August is probably the most popular time to visit Scotland, but this combined with UK school holidays can make the busiest spots (such as Edinburgh and Skye) a bit of a nightmare, with higher prices and lack of accommodation availability. Midges (usually) reach maximum nuisance levels in the West Highlands and Islands, which may affect your enjoyment if you’re camping or sitting outside for long periods. It’s not all bad though, as the wonderful Edinburgh Festival runs for most of the month, Highland Games continue in the countryside, and it’s usually the best time for seeing the heather bloom.


Major tourist sites start to quieten down.

Lots of people champion September as a contender to May for the best month to visit Scotland. In reality, weather statistics and our own experiences don’t quite bear this out. It’s certainly not a bad month though: school holidays are mostly over, temperatures are comfortable, and most tourist attractions remain open throughout the month. Contrary to popular belief, September is often quite a wet month, particularly as October approaches…


Spectacular autumn colors if you time it right, but one of the wettest months.

October is a month of fleeting beauty and (often) high rainfall in Scotland. Autumn colors usually reach their magnificent best towards the middle of the month (though this can vary by a few weeks), making woodland spots such as the Trossachs particularly captivating. Some tourist attractions will have closed, but more popular sites generally stay open throughout October, and it’s often a good month for walking.


 A quiet month, but many attractions closed and darkness falls quickly.

This is usually the month in which the first significant snowfalls arrive on the hills (occasionally lower down too). Poor weather may affect ferries and regional flights at times. Crowds have well and truly disappeared, but many tourist sites will have shut their doors by now. Daylight hours are quite short, and it’s often a rainy month.


Christmas markets, but many attractions closed and the shortest daylight hours.
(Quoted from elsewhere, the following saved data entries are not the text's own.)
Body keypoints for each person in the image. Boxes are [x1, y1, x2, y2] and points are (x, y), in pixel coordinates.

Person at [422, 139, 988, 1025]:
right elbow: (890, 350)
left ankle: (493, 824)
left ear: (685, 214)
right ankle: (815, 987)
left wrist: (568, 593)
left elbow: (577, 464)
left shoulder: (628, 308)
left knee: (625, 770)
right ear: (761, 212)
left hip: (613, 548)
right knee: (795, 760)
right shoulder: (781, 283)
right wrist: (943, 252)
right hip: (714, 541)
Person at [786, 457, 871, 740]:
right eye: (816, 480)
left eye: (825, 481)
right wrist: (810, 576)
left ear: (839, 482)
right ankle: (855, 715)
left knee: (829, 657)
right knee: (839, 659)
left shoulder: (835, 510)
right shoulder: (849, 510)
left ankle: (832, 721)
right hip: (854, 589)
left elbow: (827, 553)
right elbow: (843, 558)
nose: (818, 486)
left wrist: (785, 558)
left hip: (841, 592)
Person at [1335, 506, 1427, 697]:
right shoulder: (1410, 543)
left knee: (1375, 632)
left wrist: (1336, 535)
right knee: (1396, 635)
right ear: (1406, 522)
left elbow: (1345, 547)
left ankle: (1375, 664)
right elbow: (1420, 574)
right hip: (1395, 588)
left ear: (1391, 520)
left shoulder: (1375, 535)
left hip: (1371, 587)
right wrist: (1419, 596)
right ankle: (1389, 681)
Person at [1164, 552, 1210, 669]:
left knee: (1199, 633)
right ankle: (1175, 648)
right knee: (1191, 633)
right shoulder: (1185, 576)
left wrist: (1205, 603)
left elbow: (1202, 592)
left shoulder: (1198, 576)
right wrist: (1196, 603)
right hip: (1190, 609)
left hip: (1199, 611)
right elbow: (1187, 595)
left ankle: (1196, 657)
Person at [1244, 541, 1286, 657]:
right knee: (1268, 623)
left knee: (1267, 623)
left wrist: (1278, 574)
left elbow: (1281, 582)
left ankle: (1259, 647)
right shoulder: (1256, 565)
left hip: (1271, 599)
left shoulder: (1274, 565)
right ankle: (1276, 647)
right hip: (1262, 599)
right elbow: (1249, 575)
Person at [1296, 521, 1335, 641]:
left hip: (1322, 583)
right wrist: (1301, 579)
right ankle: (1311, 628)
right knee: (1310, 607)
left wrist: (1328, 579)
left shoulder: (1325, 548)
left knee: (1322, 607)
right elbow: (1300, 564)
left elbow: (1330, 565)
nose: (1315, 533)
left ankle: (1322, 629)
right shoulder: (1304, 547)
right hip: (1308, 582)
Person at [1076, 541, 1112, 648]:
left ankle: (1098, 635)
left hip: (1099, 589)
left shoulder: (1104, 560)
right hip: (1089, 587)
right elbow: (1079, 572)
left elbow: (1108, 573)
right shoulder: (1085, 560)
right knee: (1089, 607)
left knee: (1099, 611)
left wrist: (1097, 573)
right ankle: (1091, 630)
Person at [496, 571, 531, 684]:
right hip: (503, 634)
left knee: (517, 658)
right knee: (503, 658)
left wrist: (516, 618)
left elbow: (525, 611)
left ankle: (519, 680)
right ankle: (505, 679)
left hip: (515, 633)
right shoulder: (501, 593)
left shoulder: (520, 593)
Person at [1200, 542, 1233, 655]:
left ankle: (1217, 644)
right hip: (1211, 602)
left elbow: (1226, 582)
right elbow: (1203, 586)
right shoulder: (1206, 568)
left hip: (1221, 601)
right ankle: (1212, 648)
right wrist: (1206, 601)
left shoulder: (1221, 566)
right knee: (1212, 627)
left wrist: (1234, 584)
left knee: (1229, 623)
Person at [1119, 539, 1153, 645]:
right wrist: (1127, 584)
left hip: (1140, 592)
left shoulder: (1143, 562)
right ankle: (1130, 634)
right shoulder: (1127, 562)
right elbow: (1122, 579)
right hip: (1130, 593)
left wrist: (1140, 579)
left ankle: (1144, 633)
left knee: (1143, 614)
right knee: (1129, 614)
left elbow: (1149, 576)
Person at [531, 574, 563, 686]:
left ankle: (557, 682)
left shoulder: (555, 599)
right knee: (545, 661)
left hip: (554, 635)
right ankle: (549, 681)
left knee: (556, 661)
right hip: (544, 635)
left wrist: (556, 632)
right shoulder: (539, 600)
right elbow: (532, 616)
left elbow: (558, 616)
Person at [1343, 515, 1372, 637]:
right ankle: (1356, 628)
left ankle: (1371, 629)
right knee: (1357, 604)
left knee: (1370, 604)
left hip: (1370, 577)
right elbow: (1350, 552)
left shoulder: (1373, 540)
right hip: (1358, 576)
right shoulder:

December sees a flurry of Christmas markets, shopping and festive decorations around Scotland’s main towns and cities, culminating in the country’s famous Hogmanay celebrations. If this doesn’t appeal, December might be one to avoid thanks to very short daylight hours (before 3 pm in the far north!) and poor weather. Beware public transport disruption due to the latter – especially for flights and ferries to the more distant islands. High hill walks are now generally off-limits to those without specialist winter skills until late spring.

Best time to avoid the crowds

October to April (May and September aren’t too bad either)

Best time to guarantee good weather

Never! But you can improve the odds by visiting April to August.

Best time to ensure most attractions are open

April to September.

What is the best time to visit Scotland?

As mentioned above, there’s no single best time to visit Scotland. But our favorite month is May. We reckon this time of year offers the best compromise between reasonable weather, long daylight hours, open attractions and a relative lack of crowds.

Can’t manage May? April, June, and September are also good months to visit – or July and August if you don’t mind crowds and book hotels and accommodation well in advance. Whatever time of year you come to Scotland, there’s plenty to see and do to ensure you can have a fantastic holiday.